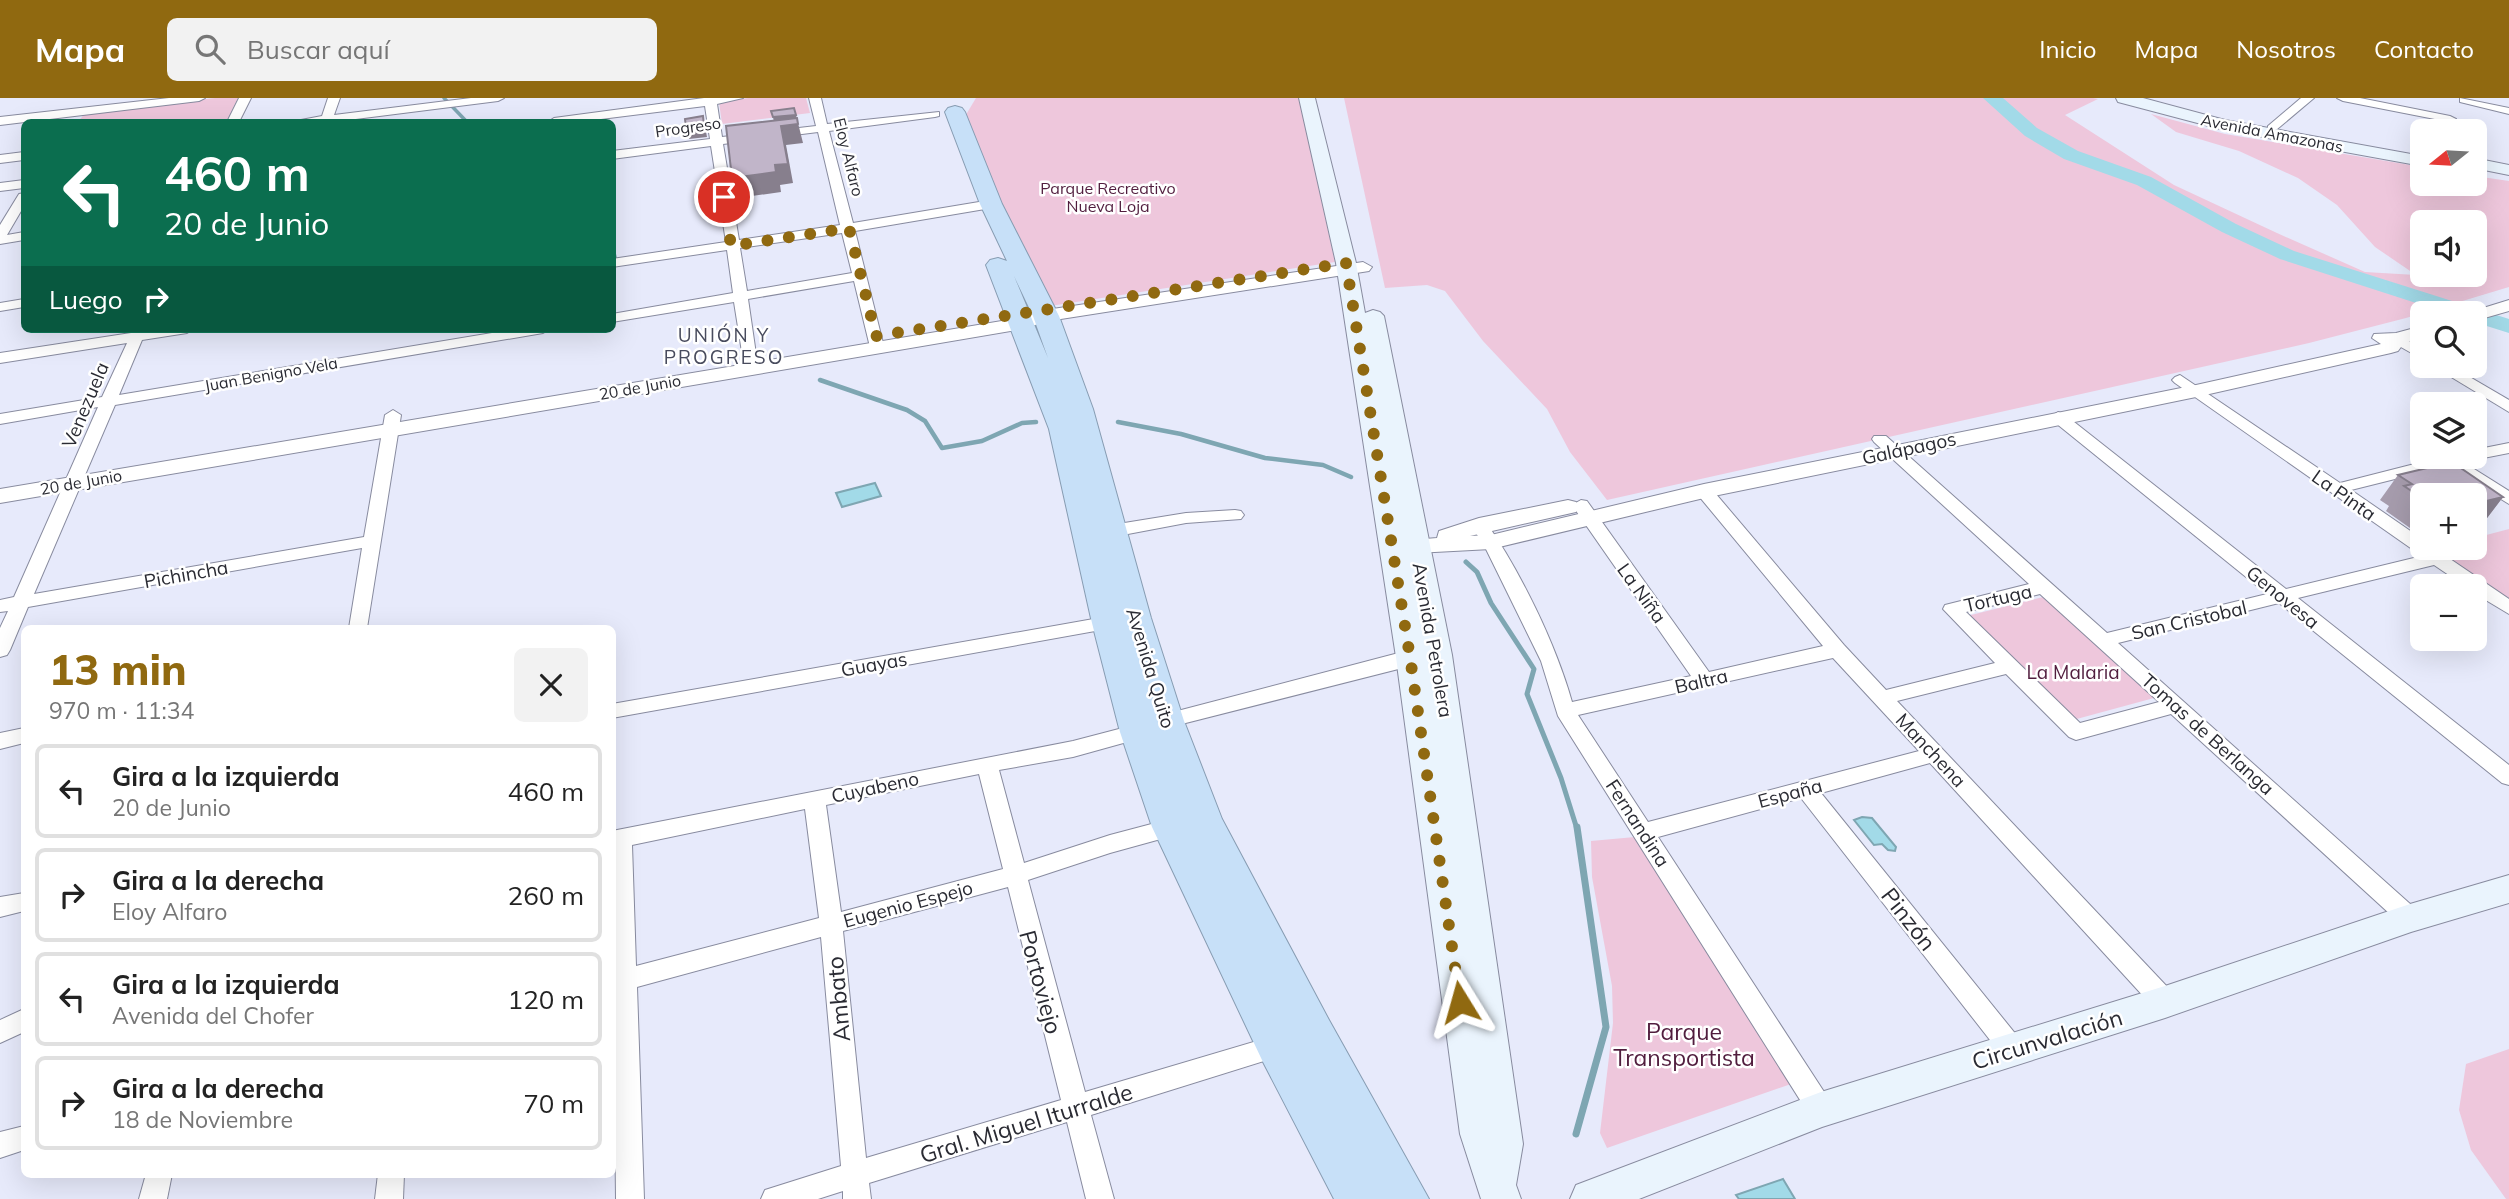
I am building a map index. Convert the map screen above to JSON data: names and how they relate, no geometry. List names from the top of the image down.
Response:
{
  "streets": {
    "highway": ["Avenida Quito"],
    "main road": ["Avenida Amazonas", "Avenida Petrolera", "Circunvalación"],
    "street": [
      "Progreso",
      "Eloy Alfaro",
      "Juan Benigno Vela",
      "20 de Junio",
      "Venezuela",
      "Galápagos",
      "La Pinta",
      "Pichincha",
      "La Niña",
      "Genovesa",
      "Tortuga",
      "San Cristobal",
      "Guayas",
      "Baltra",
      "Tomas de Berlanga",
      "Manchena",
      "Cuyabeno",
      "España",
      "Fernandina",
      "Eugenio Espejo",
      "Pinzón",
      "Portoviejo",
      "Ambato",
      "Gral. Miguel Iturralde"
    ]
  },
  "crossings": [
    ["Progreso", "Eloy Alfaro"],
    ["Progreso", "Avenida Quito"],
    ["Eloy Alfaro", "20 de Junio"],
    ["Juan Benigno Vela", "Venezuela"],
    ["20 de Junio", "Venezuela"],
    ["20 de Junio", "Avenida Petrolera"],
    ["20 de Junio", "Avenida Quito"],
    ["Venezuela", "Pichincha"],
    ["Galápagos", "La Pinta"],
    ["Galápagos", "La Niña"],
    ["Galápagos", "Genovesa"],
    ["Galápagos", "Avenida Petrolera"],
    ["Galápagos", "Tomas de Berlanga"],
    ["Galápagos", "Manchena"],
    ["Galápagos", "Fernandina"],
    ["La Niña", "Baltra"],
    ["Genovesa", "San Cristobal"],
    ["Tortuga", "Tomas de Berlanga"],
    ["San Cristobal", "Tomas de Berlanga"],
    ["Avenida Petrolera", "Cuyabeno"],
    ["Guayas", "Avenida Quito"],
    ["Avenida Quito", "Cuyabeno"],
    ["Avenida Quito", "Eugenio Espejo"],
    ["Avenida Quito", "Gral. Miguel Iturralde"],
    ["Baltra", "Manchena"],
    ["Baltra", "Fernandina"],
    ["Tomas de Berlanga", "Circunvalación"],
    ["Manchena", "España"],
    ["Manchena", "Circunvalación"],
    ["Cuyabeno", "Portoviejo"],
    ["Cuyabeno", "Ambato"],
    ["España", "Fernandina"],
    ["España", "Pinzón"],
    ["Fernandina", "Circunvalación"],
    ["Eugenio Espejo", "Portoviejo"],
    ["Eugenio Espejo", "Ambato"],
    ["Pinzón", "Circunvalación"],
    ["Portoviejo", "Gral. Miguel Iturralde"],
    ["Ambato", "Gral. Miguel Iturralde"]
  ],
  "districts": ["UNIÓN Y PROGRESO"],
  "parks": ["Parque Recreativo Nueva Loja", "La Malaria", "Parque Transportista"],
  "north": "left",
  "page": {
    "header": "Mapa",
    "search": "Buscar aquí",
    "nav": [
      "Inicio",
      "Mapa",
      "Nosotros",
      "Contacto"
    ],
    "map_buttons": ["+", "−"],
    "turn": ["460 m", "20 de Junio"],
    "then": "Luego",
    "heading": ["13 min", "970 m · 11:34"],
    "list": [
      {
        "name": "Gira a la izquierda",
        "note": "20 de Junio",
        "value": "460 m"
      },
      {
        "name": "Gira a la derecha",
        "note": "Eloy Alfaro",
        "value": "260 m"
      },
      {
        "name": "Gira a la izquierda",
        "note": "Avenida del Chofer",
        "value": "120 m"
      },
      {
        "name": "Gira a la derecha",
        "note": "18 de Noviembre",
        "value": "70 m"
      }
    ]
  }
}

________________________________________

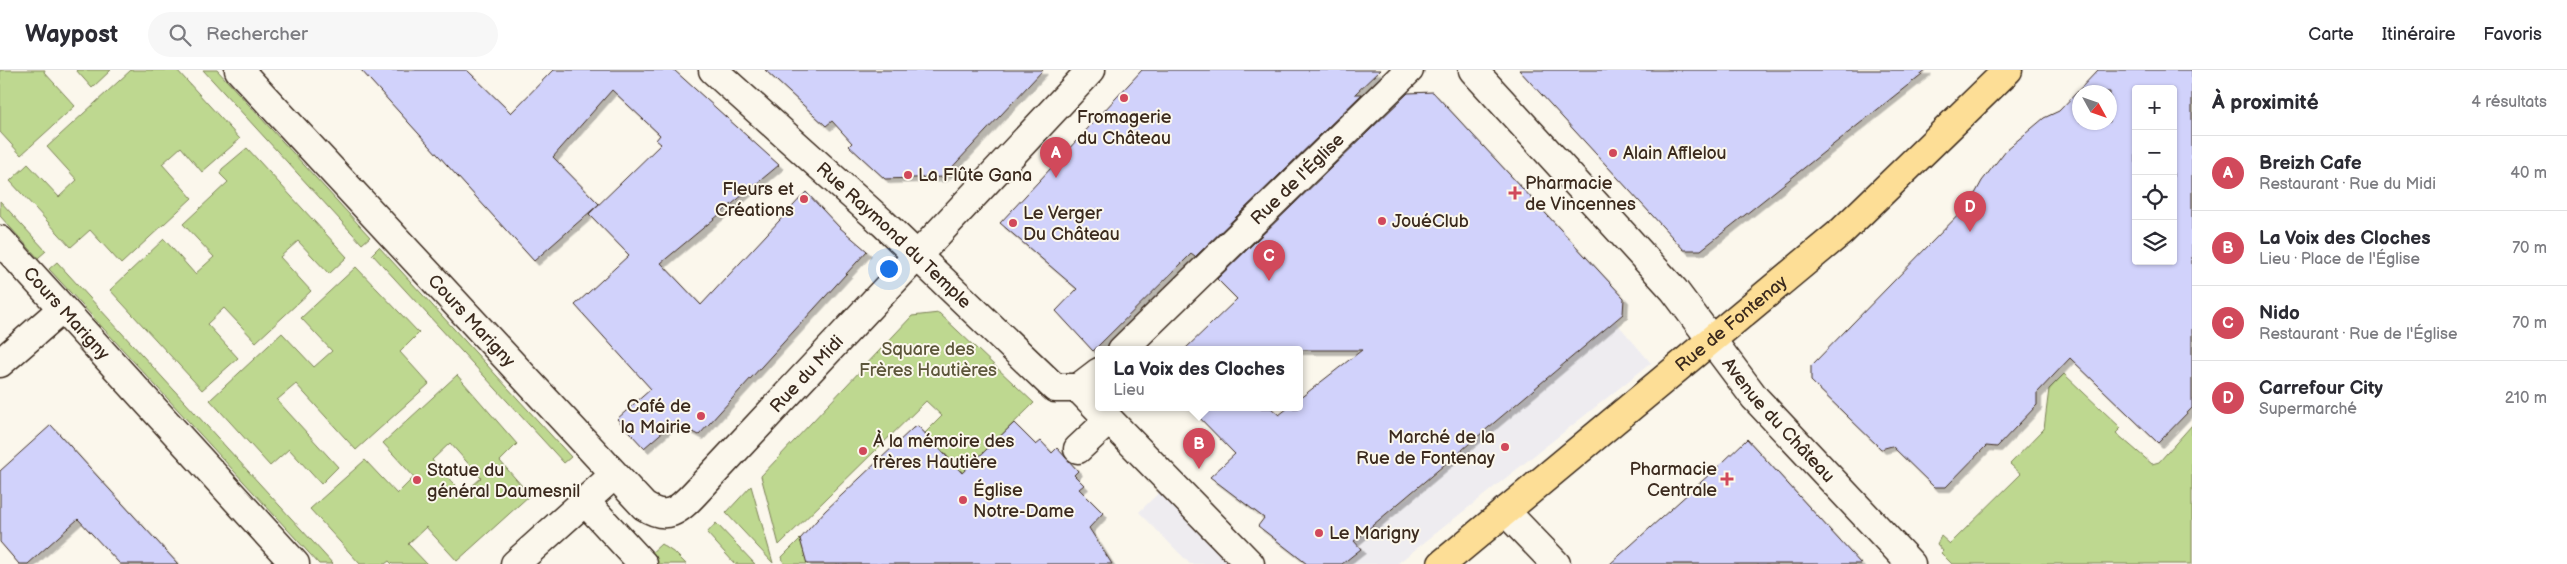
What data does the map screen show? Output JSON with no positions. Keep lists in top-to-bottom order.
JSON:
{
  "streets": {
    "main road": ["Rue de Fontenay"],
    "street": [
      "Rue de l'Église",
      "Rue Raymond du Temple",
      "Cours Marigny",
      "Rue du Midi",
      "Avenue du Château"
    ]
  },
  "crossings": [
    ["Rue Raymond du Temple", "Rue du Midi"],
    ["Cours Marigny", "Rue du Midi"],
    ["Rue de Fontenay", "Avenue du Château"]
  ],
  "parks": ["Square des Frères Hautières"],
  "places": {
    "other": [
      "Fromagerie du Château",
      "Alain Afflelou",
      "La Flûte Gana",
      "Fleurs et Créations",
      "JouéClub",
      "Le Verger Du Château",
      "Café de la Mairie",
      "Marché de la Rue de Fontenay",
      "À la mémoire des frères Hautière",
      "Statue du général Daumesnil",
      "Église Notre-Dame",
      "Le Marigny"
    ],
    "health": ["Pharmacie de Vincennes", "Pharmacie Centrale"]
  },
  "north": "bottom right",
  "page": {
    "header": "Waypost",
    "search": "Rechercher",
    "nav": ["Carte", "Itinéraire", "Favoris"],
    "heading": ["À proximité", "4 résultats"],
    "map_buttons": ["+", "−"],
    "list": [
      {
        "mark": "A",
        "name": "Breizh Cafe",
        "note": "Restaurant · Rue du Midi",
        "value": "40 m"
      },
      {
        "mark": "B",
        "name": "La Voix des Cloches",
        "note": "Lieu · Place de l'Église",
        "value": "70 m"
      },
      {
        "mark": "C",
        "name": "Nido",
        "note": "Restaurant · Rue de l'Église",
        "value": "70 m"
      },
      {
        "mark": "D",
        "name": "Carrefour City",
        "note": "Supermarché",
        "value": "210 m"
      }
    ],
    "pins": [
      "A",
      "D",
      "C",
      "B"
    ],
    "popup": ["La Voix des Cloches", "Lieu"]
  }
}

________________________________________

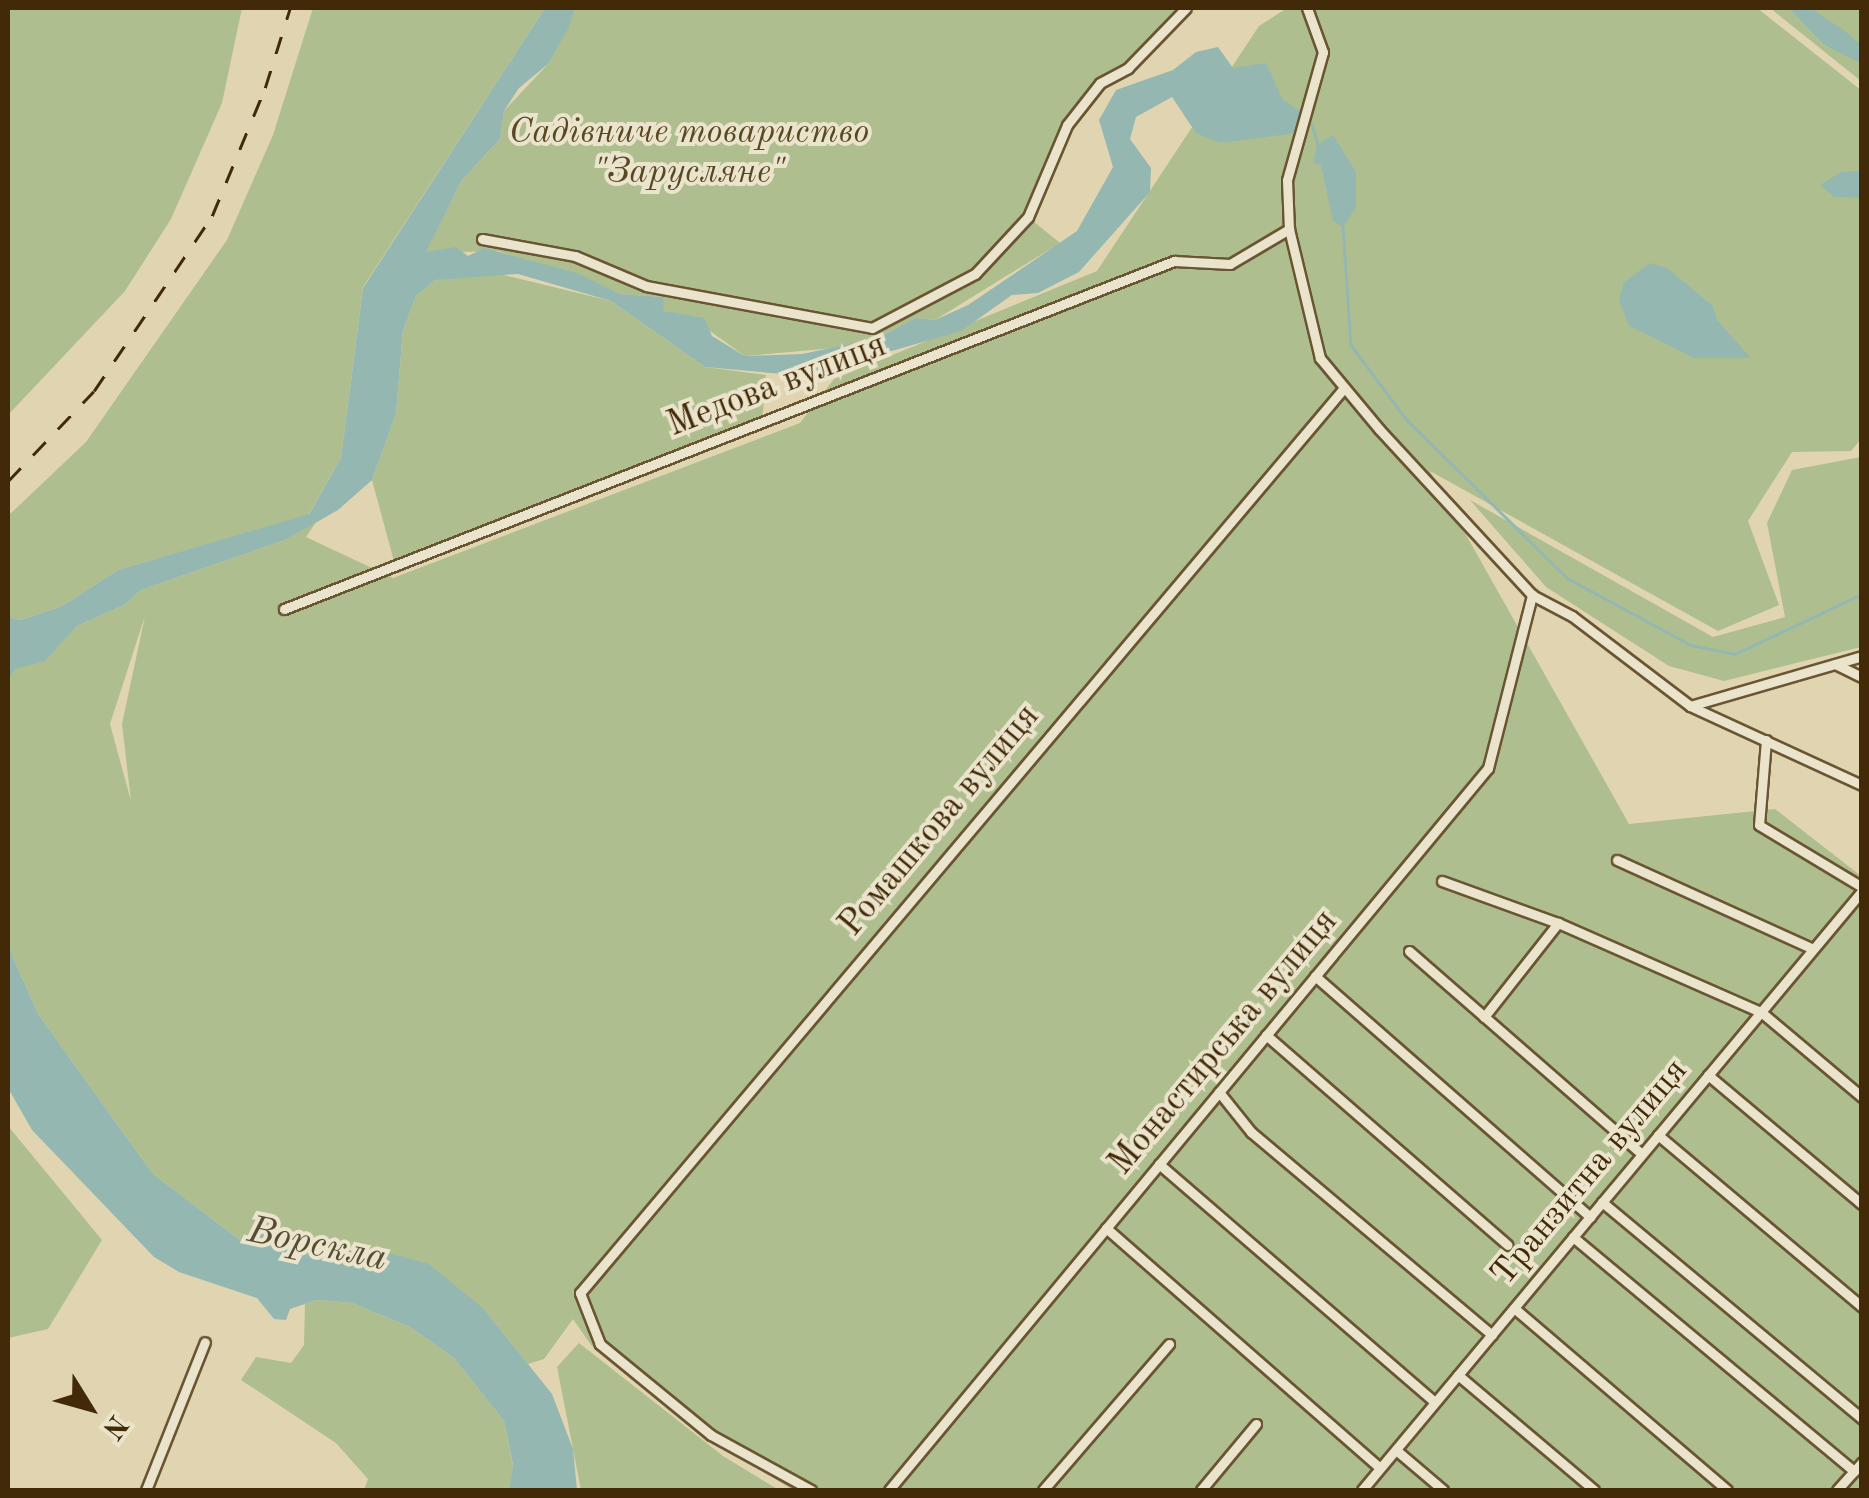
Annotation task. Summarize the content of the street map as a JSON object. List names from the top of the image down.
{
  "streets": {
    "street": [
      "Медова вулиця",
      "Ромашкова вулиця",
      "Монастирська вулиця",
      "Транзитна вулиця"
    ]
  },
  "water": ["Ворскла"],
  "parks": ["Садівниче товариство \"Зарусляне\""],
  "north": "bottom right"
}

________________________________________

Wherever a line above includes the string "data", count it; give only the final tally.

2